● **EXERCISE TEXT**:
City Hall is defending the award of a three-year, $28-million information technology contract to Microsoft Corp. that the official opposition predicts will end up costing Montreal much, much more.
The deal announced Friday includes the supply and maintenance of Microsoft Office 365 suite licences for municipal and police department employees from Nov. 1 to October 2025. It was awarded without a call for tenders.
“This is the best business decision in the context that will offer the best tools to our employees,” Marikym Gaudreault, a spokesperson for Montreal’s executive committee, said Friday in a prepared statement. “Since the pandemic, our world has changed, as have our digital needs in the age of hybrid work. The renewal of our office automation solution was coming to an end, and the city carried out an exhaustive analysis of its needs and the solutions on the market.”
Thanks to the agreement with Microsoft, “we will have more efficient and secure tools with a cloud-based office suite that has become an essential work tool for the employees of the city of Montreal,” Gaudreault added.
This marks the second time in four years that Montreal is changing the office suite for its workforce of more than 30,000 employees. The switch from Google to Microsoft technology means that city staffers will need to be retrained — at a cost that’s not included in the announced price tag, said Abdelhaq Sari, Ensemble Montréal’s spokesperson for information technology.
“Simply put, this is a fiasco,” Sari said in an interview. “They are going to throw several million dollars out the window. It’s bad management of public funds and bad governance.”

● **DATA PROVIDED**:
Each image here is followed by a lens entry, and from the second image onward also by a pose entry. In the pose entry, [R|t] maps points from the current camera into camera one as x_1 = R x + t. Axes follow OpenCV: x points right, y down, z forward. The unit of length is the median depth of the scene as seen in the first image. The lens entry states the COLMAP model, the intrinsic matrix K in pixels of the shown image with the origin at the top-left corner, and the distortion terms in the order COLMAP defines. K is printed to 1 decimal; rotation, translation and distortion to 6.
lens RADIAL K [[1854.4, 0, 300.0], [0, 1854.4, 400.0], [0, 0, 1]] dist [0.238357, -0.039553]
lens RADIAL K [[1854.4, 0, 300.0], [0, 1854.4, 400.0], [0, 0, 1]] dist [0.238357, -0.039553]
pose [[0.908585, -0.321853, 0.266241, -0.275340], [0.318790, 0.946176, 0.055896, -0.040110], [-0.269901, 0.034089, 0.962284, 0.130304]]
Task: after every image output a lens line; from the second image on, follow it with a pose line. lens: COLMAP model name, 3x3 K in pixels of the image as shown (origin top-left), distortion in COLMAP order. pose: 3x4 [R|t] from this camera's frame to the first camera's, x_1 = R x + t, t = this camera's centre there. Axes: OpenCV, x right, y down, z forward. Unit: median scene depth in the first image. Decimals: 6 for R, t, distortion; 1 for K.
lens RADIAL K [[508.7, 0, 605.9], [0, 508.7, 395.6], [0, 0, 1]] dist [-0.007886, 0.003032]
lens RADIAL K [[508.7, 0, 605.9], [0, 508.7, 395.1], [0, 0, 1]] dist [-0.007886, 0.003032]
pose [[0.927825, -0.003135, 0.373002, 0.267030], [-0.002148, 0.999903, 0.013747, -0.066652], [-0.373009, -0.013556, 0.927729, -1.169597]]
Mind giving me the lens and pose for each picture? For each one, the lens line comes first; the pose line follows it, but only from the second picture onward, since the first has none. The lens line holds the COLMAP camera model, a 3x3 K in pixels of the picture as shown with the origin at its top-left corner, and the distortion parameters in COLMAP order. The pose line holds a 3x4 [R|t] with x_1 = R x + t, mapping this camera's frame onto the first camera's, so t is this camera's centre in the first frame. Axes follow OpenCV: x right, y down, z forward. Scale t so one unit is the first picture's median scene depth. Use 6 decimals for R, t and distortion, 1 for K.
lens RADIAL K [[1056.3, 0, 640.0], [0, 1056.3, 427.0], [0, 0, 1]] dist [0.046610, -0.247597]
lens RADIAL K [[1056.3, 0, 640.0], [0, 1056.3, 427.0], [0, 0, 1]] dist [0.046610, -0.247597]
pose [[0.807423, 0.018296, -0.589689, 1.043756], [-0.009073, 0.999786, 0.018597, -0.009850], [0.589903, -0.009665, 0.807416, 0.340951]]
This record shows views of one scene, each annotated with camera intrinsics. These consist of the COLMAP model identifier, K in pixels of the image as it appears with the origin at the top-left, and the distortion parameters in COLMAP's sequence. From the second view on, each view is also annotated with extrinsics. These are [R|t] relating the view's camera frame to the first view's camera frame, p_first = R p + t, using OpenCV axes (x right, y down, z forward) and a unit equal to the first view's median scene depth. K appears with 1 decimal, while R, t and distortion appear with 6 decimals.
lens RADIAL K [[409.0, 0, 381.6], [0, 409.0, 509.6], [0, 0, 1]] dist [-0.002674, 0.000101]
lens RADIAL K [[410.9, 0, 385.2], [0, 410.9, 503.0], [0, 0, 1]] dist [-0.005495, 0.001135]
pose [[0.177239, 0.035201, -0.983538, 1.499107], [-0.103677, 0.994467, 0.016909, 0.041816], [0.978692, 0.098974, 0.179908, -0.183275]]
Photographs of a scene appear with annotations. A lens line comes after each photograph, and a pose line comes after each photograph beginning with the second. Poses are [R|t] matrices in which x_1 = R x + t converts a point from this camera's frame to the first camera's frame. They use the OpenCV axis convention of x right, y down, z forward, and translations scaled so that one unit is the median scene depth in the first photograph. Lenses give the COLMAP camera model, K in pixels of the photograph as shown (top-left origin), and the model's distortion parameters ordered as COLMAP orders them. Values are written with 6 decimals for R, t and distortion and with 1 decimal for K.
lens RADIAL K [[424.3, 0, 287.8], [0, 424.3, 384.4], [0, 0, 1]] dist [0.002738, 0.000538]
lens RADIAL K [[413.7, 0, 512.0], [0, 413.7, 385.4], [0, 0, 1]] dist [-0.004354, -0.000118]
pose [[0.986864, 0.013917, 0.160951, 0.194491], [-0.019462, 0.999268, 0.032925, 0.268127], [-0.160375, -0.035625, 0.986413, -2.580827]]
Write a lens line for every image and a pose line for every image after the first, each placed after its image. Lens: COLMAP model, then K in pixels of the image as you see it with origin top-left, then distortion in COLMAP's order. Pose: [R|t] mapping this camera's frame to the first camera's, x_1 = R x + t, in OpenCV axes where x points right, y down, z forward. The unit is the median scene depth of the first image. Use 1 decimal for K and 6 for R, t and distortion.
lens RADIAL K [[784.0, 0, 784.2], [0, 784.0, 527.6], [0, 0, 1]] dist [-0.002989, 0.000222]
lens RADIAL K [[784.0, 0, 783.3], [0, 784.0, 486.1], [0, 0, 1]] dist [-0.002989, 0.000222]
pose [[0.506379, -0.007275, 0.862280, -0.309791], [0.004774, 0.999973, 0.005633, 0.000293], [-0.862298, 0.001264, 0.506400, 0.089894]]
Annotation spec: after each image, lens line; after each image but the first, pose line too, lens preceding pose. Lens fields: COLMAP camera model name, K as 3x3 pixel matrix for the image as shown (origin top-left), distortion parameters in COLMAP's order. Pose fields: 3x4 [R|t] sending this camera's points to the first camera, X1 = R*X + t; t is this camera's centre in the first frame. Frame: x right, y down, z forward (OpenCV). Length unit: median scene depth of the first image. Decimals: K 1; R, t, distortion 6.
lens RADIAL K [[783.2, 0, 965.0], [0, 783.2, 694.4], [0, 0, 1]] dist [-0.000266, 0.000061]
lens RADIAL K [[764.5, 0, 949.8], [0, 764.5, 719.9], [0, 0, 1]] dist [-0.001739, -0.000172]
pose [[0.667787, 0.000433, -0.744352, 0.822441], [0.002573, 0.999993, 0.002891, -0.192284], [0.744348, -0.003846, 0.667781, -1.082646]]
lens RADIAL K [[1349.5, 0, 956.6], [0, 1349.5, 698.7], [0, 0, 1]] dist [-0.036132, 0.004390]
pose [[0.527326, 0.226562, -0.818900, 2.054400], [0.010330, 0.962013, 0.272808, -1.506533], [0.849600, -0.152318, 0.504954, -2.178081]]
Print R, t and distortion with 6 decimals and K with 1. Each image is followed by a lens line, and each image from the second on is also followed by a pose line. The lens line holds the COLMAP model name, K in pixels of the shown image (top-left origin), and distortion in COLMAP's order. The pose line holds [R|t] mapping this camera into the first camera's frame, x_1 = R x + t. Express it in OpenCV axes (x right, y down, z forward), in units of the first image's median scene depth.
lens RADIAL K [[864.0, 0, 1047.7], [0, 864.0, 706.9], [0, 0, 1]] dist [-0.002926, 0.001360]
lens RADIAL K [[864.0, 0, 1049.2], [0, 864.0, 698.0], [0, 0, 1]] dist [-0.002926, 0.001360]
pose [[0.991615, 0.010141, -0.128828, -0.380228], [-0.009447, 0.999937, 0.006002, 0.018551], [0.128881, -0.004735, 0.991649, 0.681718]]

● **TASKS TO CARRY OUT**:
a. From the article on Montreal's Microsoft contract, copy the part that opens with the words containing "Thanks to the" and closes with "for information technology." word for word.
b. Please rewrite the paragraph of the article on Montreal's Microsoft contract that begins "This marks the second time" as a short bulleted list that keeps its main facts.
c. Carry on the article on Montreal's Microsoft contract with new paragraphs that follow its last one.

● **RESPONSES TO THE TASKS**:
a.
Thanks to the agreement with Microsoft, “we will have more efficient and secure tools with a cloud-based office suite that has become an essential work tool for the employees of the city of Montreal,” Gaudreault added.
This marks the second time in four years that Montreal is changing the office suite for its workforce of more than 30,000 employees. The switch from Google to Microsoft technology means that city staffers will need to be retrained — at a cost that’s not included in the announced price tag, said Abdelhaq Sari, Ensemble Montréal’s spokesperson for information technology.

b.
- Montreal is changing the office suite for its more than 30,000 employees for the second time in four years.
- The switch from Google to Microsoft technology means city staff will need to be retrained.
- Abdelhaq Sari, Ensemble Montréal's spokesperson for information technology, said the retraining cost is not included in the announced price tag.

c.
Switching to Microsoft may also result in conversion costs for existing municipal documents, warned Sari.
“We have a lot of documents that have been stored in Google Docs, a lot of meetings that have been recorded in Google Meet,” he said. “All of that will need to be transferred to the Microsoft environment, which will carry an additional cost.”
Municipal employees worked on Microsoft products until the city struck a deal in 2018 with Onix Networking Canada to use Google’s G Suite cloud service starting the following year. All bidders in the call for tenders were later deemed to be non-compliant, prompting the inspector general’s office in January 2022 to recommend that the city terminate its pact with Onix.
In June, Montreal renewed its existing contract with Onix for two years “to ensure the best possible transition until the migration,” Gaudreault said. The two-year extension, worth $5.9 million, boosts the value of the deal to $22.9 million, according to a document prepared by the city.